Ausgabe 6/21 des Sehmataler Gebetsnewsletters

 
 

Betet ohne Unterlass!
Sehmataler Gebetsnewsletter von Pfarrer Matti Schlosser
Mittwoch, den 10. Februar 2021

Gedanken zum Gebet:
In dieser Zeit sind viele Dinge anders, als wir sie gewohnt sind. Normalerweise ist es das Wichtigste für Kinder, dass sie in die Schule gehen. Aber die Schulen sind noch geschlossen. Normalerweise werden wir durch Werbung und gute Angebote in die Geschäfte gelockt. Aber viele Geschäfte dürfen nicht öffnen. Normalerweise wird in unseren Gemeinden schon jetzt für große Musiken zu Ostern geprobt. Aber diese Musiken können nicht stattfinden. An diesen Beispielen merken wir: Das, was in unserer Welt gewohnt und scheinbar selbstverständlich ist, kann sich sehr schnell ändern. Alles ist veränderbar. Alles ist vergänglich. Diese Veränderungen erinnern uns daran, dass sogar unsere Welt, wie wir sie kennen, einmal vergehen wird. Gibt es eine Konstante in all diesen Veränderungen? Der Beter des 102. Psalms ist davon überzeugt. Er bekennt: „Himmel und Erde werden vergehen, du aber bleibst.“ (Psalm 102,27) Gott bleibt, wie er ist. Er bleibt der, der uns liebt. Er bleibt der, der die Welt zum Guten verändern kann. Er bleibt der, auf den wir vertrauen können. Und so lasst uns in dieses Bekenntnis des Psalmbeters einstimmen. Lasst uns auf Gott vertrauen, der in allen Veränderungen unsere Konstante bleibt.

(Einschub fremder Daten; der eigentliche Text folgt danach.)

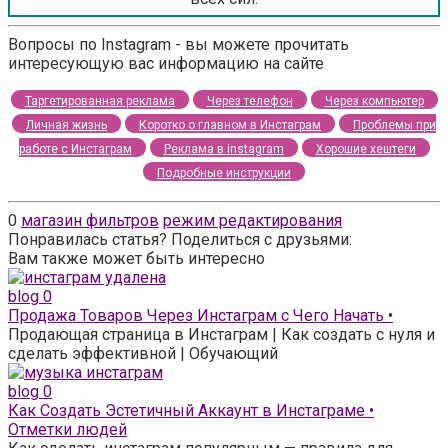
Вопросы по Instagram - вы можете прочитать
интересующую вас информацию на сайте
Таргетированная реклама
Через телефон
Через компьютер
Личная жизнь
Коротко о главном в Инстаграм
Проблемы при
работе с Инстаграм
Реклама в instagram
Хорошие хештеги
Подробные инструкции
0
магазин фильтров
режим редактирования
Понравилась статья? Поделиться с друзьями:
Вам также может быть интересно
blog
0
Продажа Товаров Через Инстаграм с Чего Начать •
Продающая страница в Инстаграм | Как создать с нуля и
сделать эффективной | Обучающий
blog
0
Как Создать Эстетичный Аккаунт в Инстаграме •
Отметки людей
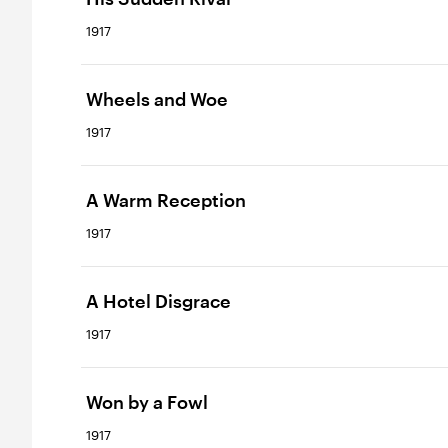
1917
Wheels and Woe
1917
A Warm Reception
1917
A Hotel Disgrace
1917
Won by a Fowl
1917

Wir loben und danken Gott ...
... weil wir wissen, dass er in allen Veränderungen dieser Zeit und sogar in Ewigkeit unser fester Halt ist.
... dafür, dass die meisten von uns in diesen Tagen nicht frieren müssen, sondern gut beheizte Wohnungen und Häuser haben.

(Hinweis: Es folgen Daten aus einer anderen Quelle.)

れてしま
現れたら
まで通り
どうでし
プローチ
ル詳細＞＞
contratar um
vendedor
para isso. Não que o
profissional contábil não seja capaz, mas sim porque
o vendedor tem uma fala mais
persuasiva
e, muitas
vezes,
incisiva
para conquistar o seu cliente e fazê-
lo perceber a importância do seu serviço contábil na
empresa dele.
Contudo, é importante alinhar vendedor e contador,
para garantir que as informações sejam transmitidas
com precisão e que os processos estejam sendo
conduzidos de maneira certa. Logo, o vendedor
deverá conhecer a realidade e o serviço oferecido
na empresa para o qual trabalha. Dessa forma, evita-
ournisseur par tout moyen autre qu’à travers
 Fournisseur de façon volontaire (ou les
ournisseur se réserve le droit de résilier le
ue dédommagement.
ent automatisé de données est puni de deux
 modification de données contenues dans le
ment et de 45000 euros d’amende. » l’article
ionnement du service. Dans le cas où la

Wir bitten in der Nähe für ...
... alle, die in diesen kalten Tagen draußen arbeiten müssen, dass sie diese Tage gut überstehen.
... alle Selbstständigen in unseren Orten, die ums Überleben kämpfen, dass sie die versprochenen Hilfen bekommen und ihre Geschäfte nicht abmelden müssen.
... uns selbst, dass wir gerade in diesen Tagen auf Gott vertrauen statt in allen Veränderungen den Halt zu verlieren und zu verzweifeln.

Wir bitten in der Ferne für ...
... alle Obdachlosen, die in der Kälte dieser Tage draußen bleiben müssen, dass sie Hilfe und Wärme finden und dass sie nicht erfrieren.
... alle, die auf den Autobahnen unterwegs sind, dass das Chaos auf den Autobahnen nicht anhält und der Verkehr wieder fließen kann.
... die Ministerpräsidenten, die heute wieder in Berlin mit der Kanzlerin beraten, wie es weitergeht, dass sie gute Entscheidungen treffen, die wirksam und am Wohl der Menschen orientiert sind; und für die Landesregierung in Dresden, dass sie diese Entscheidungen dann mit Augenmaß und Weisheit in Sachsen umsetzt.

Amen.

P. S.: Der Gebetsnewsletter ist im Pfarramt auch in gedruckter Form kostenfrei erhältlich und kann bei Bedarf gern weitergegeben werden.
Die nächste Ausgabe folgt voraussichtlich am Mittwoch, den 17. Februar 2021.